Anti-doping testing in sport has all but ceased due to the lockdown raising suspicion about doping opportunities. Creative thinking such as in-home self-drug testing by the U.S. Anti-Doping Agency involving athletes who consented to provide urine and small dried blood samples at home is controversial [2]. Athletes are required to complete their normal whereabouts, while a doping control officer connects via videoconference during a prescribed time period. Using testing kits sent to their homes, athletes provide their urine samples in the bathroom whilst their laptop remains outside the room, after giving the doping control officer a virtual tour. Sample provision is timed and the athlete measures their urine temperature to demonstrate it is freshly provided. Athletes also apply an auto-sampler to their arm and collect a blood sample, and are responsible for packaging and sending their samples to the anti-doping laboratory.

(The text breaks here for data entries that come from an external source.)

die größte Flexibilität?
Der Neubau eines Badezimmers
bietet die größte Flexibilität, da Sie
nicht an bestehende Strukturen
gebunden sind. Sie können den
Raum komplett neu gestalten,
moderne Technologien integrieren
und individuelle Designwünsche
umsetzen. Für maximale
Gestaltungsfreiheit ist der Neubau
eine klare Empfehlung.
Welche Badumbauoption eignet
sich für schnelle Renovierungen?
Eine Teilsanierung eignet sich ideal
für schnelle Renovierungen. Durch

This evolution in anti-doping could further advance testing. The pledge by the International Olympic Committee (IOC) of $10 million for new anti-doping approaches with particular focus on ‘omics’ technologies, Dried Blood Spots, and an ambitious long-term storage and reanalysis programme [3], could provide some fresh thinking into athlete profiling and testing. It may be more effective to combine such innovations with technology that allows for remote testing and other approaches such as artificial intelligence to determine the optimal time and athlete to test, and to ensure more frequent testing as well as the integrity of the sample collection with real time assessment. These developments will undoubtedly generate new challenges such as big data management, data protection, data security and other complex issues [4]. However, the cost–benefit opportunity to reduce the cost of sample collection, increase frequency of testing and convenience to athletes will help to improve trust in the anti-doping system.

There is also the issue of ‘technological fairness’, as seen in the sport of athletics [5] over the past four years with the launch of carbon fibre plate (CFP) shoes. Since their introduction, all world records in the half- and full-marathon have been broken raising concerns that this technology leads to a distinct non-physiological advantage [5]. The improvement in performance by athletes running in CFP shoes is similar to some blood doping substances included on the Prohibited List of the World Anti-Doping Agency (WADA), such as erythropoietin, which can improve performance by approximately 5% [6]. World Athletics reacted by announcing new rules stating that sole thickness of a shoe must not exceed 40 mm and the shoe must be on sale for at least four months before use in competition [7]. These rules have resulted in a ‘footwear arms race’ to develop patented CFP inserts by shoe companies. Postponement of the Tokyo Olympics gives World Athletics the opportunity to commission an independent review focusing on ‘technological fairness’ to evaluate the impact of technology on physical performance and therefore on the integrity of sporting competition. Accordingly, recent developments in wearable technology could be used to provide a standard method to assess this impact both in training and competition [8]. How this matter is resolved will have wider implications for all sport. Pressures are already mounting about expiration of doping sanctions, secret training sessions and doping regimes free from testing.

This pause in the business of sport due to COVID-19 provides time and opportunity to consider new approaches to address ongoing integrity challenges. Positive action extends beyond the realm of sports integrity with far reaching benefits for the field of sport and exercise medicine. Let us take advantage of this opportunity.